Memories still fresh
The looming prospect of a lockdown is also driving several migrant workers homewards as memories of their struggle last year are still fresh.
Manjunath Kamble, president of the labour cell, said migrant workers who predominantly work in the construction sector are already leaving big cities, too scared that they could be caught in the lockdown once again.
“The government promised Rs 5,000 for migrant workers during last year’s lockdown, but more than 80% of them did not get anything,” Kamble said, adding that labourers should be given food kits and temporary shelters, besides financial compensation, if the government declares another lockdown.
Thousands of street vendors in Bengaluru are scared that the second lockdown would crush their businesses.
North Bengaluru vegetable vendors Muniyamma and Ramegowda said their earnings did not recover since last year and they shudder to think of one more lockdown. “What are we to do if even the Rs 200-300 we earn per day is also gone?” the couple fret.

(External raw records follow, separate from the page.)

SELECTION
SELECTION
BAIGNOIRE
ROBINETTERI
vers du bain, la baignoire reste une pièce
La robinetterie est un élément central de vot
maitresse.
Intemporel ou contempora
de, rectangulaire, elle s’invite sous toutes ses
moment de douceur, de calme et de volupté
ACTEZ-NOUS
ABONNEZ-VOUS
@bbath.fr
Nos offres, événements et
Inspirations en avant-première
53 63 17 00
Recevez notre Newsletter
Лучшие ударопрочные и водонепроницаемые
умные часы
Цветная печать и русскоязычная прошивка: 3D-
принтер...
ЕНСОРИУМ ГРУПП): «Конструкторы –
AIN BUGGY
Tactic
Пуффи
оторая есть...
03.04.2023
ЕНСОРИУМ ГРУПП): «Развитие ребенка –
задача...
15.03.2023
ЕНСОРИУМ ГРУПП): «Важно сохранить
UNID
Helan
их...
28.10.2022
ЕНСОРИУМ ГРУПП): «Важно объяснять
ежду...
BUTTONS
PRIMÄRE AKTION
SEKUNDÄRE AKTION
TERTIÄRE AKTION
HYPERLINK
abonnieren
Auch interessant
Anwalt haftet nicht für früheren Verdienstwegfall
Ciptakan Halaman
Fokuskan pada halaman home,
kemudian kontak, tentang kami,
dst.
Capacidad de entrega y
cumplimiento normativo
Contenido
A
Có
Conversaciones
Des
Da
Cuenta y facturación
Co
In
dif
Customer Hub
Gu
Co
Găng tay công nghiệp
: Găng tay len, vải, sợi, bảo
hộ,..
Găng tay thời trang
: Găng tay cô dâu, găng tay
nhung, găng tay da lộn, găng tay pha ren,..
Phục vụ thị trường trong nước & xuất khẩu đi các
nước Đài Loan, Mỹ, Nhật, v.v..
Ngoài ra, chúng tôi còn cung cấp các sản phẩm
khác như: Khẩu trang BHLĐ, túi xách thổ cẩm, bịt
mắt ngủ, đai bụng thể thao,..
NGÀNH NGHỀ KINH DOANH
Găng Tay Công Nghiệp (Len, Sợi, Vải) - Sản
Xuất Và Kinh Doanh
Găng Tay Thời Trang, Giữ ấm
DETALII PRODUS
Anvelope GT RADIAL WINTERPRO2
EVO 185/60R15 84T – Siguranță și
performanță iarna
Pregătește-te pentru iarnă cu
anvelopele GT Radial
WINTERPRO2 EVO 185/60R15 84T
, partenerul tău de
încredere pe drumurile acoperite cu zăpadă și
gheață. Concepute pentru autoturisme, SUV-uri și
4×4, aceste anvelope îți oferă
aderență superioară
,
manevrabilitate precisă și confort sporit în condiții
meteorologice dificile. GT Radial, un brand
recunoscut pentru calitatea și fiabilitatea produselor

Mohammad Shabaz, who sells tender coconuts on the footpaths of Vidyaranyapura, has six children and his wife to manage with his meagre income. “I need a minimum of Rs 500 a day,” he said. “How am I to earn without coming here (to the footpath) and selling coconuts? After all, this is my livelihood.”
The government is yet to declare any relief or compensation for the vendors.
Lockdown or no lockdown, these vendors are hoping that people in power would still give them some money as existing restrictions have hit them badly enough.